US 12,244,631 B2
Method and system for detecting outliers in processes
Amarnath Chatterjee, Bangalore (IN); and Rajat Mohanty, Fairfax, VA (US)
Assigned to BULL SAS, Les Clayes-sous-Bois (FR)
Filed by BULL SAS, Les Clayes-sous-bois (FR)
Filed on Oct. 4, 2022, as Appl. No. 17/960,084.
Claims priority of application No. 21200770 (EP), filed on Oct. 4, 2021.
Prior Publication US 2023/0164161 A1, May 25, 2023
Int. Cl. H04L 9/40 (2022.01); G06F 18/23213 (2023.01)

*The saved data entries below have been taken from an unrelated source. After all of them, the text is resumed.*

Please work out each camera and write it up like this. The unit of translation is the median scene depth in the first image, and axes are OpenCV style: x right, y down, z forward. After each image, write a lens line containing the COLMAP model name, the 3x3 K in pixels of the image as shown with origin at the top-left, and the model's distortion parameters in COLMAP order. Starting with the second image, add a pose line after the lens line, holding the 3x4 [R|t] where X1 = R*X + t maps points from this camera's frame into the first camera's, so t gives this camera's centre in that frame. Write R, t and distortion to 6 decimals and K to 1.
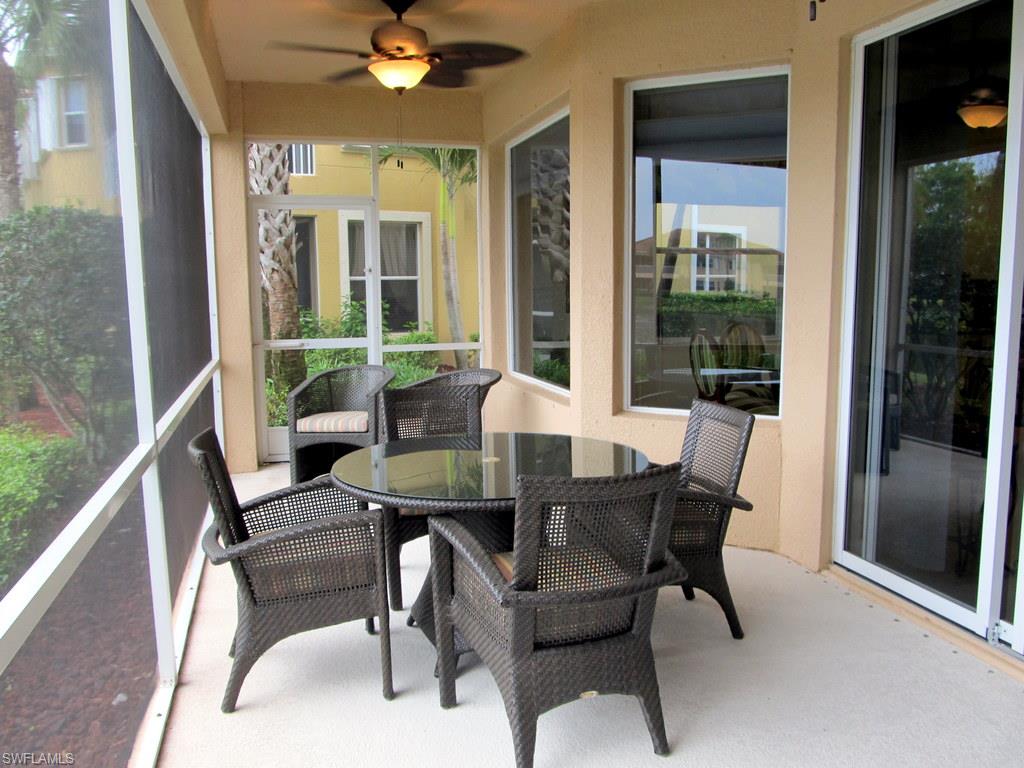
lens RADIAL K [[859.8, 0, 512.0], [0, 859.8, 384.0], [0, 0, 1]] dist [-0.045087, 0.010558]
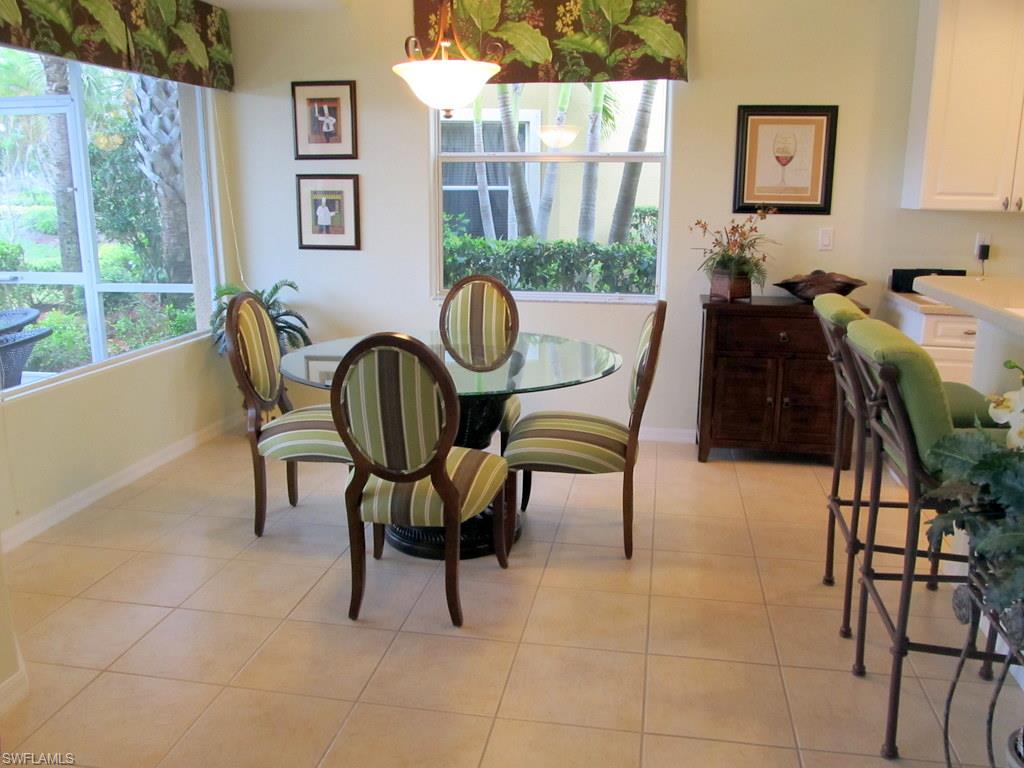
lens RADIAL K [[859.8, 0, 512.0], [0, 859.8, 384.0], [0, 0, 1]] dist [-0.045087, 0.010558]
pose [[0.905263, 0.103903, -0.411951, 0.419036], [-0.057342, 0.990642, 0.123853, -0.055511], [0.420965, -0.088497, 0.902750, 0.327161]]
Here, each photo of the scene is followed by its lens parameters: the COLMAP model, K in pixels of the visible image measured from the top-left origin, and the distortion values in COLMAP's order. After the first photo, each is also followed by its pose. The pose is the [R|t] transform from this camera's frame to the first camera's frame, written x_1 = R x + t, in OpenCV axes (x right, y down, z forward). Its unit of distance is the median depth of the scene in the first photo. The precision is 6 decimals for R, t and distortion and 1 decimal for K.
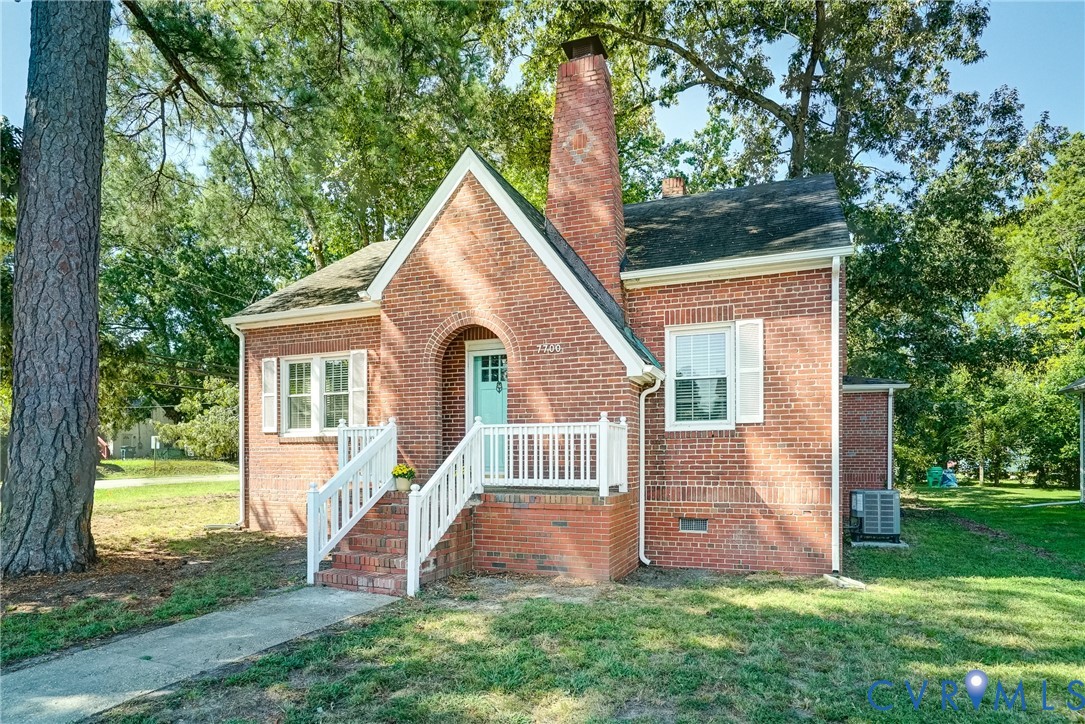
lens RADIAL K [[604.1, 0, 544.5], [0, 604.1, 449.9], [0, 0, 1]] dist [-0.011672, 0.000100]
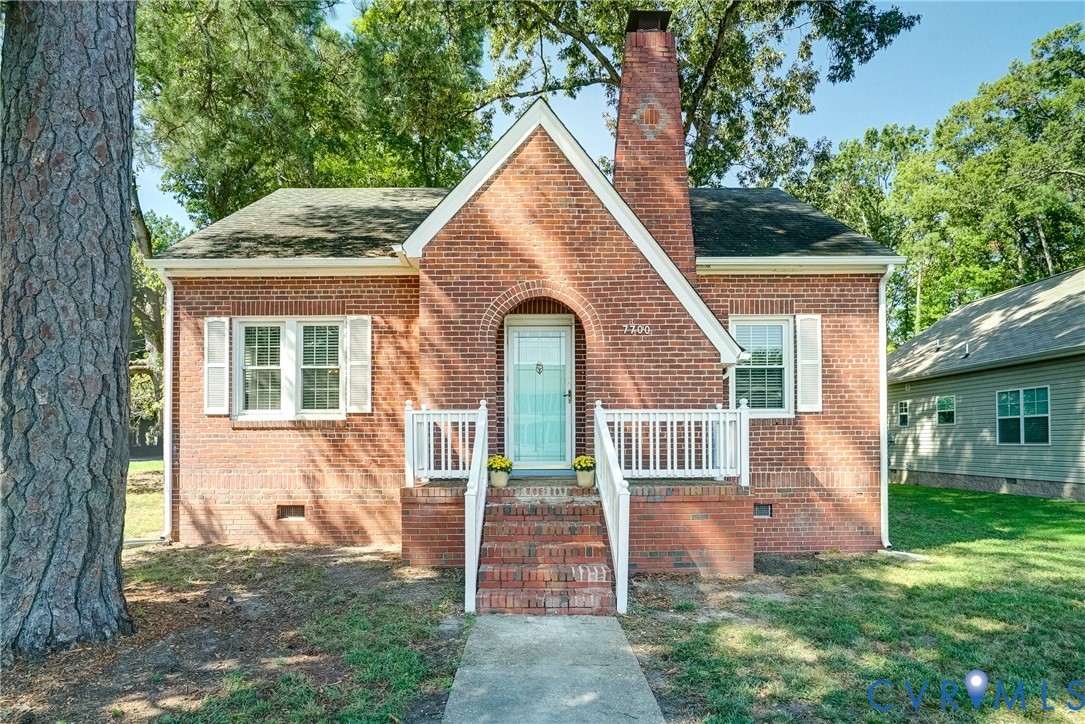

CPC H04L 63/1433 (2013.01) [G06F 18/23213 (2023.01); H04L 63/1425 (2013.01)] 14 Claims
OG exemplary drawing
 
1. A method for detecting outliers in processes running in a group of machines, wherein the method is carried out by a computer and the method comprising:
a clustering stage carried out at a first frequency and comprising
fetching a list of software contained in all machines of said group of machines,
calculating a term frequency-inverse document frequency (tf-idf) value for each installed software of said list of software and for each machine of said all machines,
performing clustering of the all machines by applying a clustering algorithm and using a Jaccardian weighted distance method between said all machines based on the tf-idf value that is calculated for each installed software of said list of software and for said each machine of said all machines, to form clusters,
a preliminary outliers detection stage carried out at a second frequency to detect outliers, the second frequency being greater than the first frequency, and said preliminary outliers detection stage comprising
fetching information of processes running in the all machines,
for each cluster of said clusters, calculating tf-idf values for each process of said processes,
wherein if a tf-idf value of a process of said each process is greater than a first predetermined threshold, the process is considered as an outlier,
for all of said clusters, calculating an itf-idf value for said each process that is considered as said outlier to identify a false positive or confirm said outlier,
wherein if said itf-idf value is lower than a second predetermined threshold, the process is confirmed as said outlier;
wherein when confirming said outlier, via said clustering stage and said preliminary outliers detection stage, said method further comprises
choosing a right cluster of said clusters by calculating fitment for other clusters if said false positive is confirmed, by starting analysis of a day one forensic snapshot to detect malware, in order to
reduce false positives on the go due to large software variance of said processes.